Adapted from the final movement of a solo work for piano, Sonata Andina
, this duo for two marimbas is inspired by the jungle-dwelling warrior devil of Amazonian Perú known as the Saqsampillo
. The energy of the music is lively, sometimes even ferocious, and there appear musical motifs, rhythms, techniques, and instrumental allusions from both the central Andean mountains of Perú and the great jungles to the east. The following, for instance, are evoked:
I. Golpe: A technique from the Spanish and South American guitar-playing traditions where the strings are struck with the flat of the hands. There results a very apparent moment of silence afterwards.

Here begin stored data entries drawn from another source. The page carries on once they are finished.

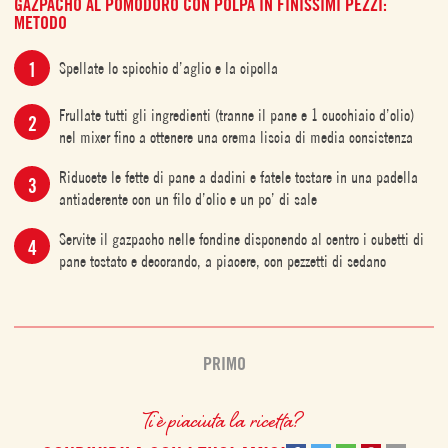
GAZPACHO AL POMODORO CON POLPA IN FINISSIMI PEZZI:
METODO
Spellate lo spicchio d’aglio e la cipolla
Frullate tutti gli ingredienti (tranne il pane e 1 cucchiaio d’olio)
nel mixer fino a ottenere una crema liscia di media consistenza
Riducete le fette di pane a dadini e fatele tostare in una padella
antiaderente con un filo d’olio e un po’ di sale
Servite il gazpacho nelle fondine disponendo al centro i cubetti di
pane tostato e decorando, a piacere, con pezzetti di sedano
PRIMO
Ti è piaciuta la ricetta?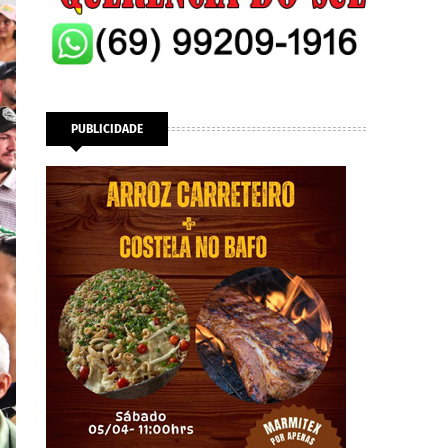
PUBLICIDADE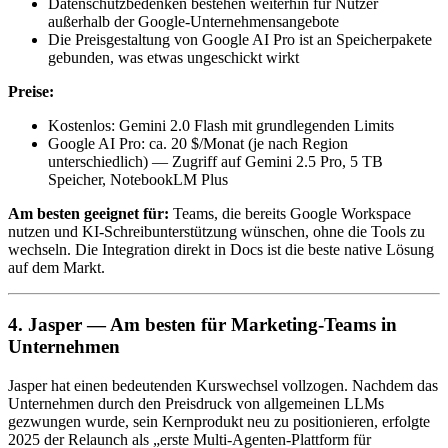
Datenschutzbedenken bestehen weiterhin für Nutzer
außerhalb der Google-Unternehmensangebote
Die Preisgestaltung von Google AI Pro ist an Speicherpakete
gebunden, was etwas ungeschickt wirkt
Preise:
Kostenlos: Gemini 2.0 Flash mit grundlegenden Limits
Google AI Pro: ca. 20 $/Monat (je nach Region
unterschiedlich) — Zugriff auf Gemini 2.5 Pro, 5 TB
Speicher, NotebookLM Plus
Am besten geeignet für:
Teams, die bereits Google Workspace
nutzen und KI-Schreibunterstützung wünschen, ohne die Tools zu
wechseln. Die Integration direkt in Docs ist die beste native Lösung
auf dem Markt.
4. Jasper — Am besten für Marketing-Teams in
Unternehmen
Jasper hat einen bedeutenden Kurswechsel vollzogen. Nachdem das
Unternehmen durch den Preisdruck von allgemeinen LLMs
gezwungen wurde, sein Kernprodukt neu zu positionieren, erfolgte
2025 der Relaunch als „erste Multi-Agenten-Plattform für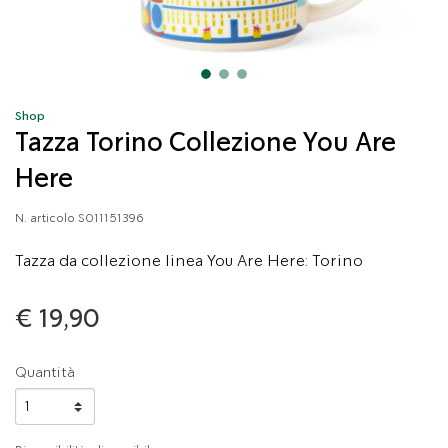
Shop
Tazza Torino Collezione You Are
Here
N. articolo
S011151396
Tazza da collezione linea You Are Here: Torino
€ 19,90
Quantità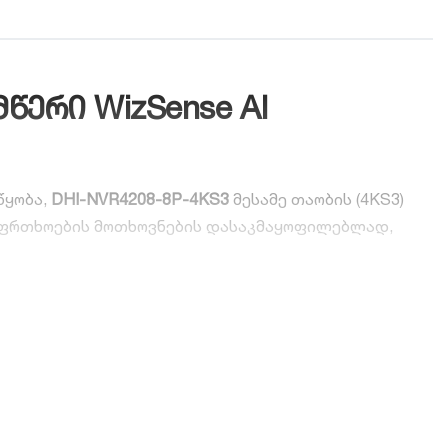
წერი WizSense AI
წყობა,
DHI-NVR4208-8P-4KS3
მესამე თაობის (4KS3)
საფრთხოების მოთხოვნების დასაკმაყოფილებლად,
რომ ყოველი კამერა უერთდება პირდაპირ მოწყობილობას
ისე ელექტროენერგია.
ახის ამოცნობა) უზრუნველყოფენ ობიექტის ჭკვიან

II. Zampoña: The zampoña is the bamboo panpipe of the Andes, the quintessential wind instrument of this culture. The melodies are often simple but nevertheless still rhythmically lively and inflected with grace notes.
III. Sesquiáltera: Literally, “changing sixes” or the juxtaposition of compound duple (6/8) and simple triple (3/4) meters. This rhythmic pattern is common to many styles of Latin American music.
IV. Marimba: Although originally imported from Africa, the marimba instrument is popular all through Latin America and figures prominently in many kinds of folkloric and popular music. Frequent, percussively-played repeated notes are hallmarks of this style.
V. Vendaval: A particularly violent and gusty rainstorm of Latin America.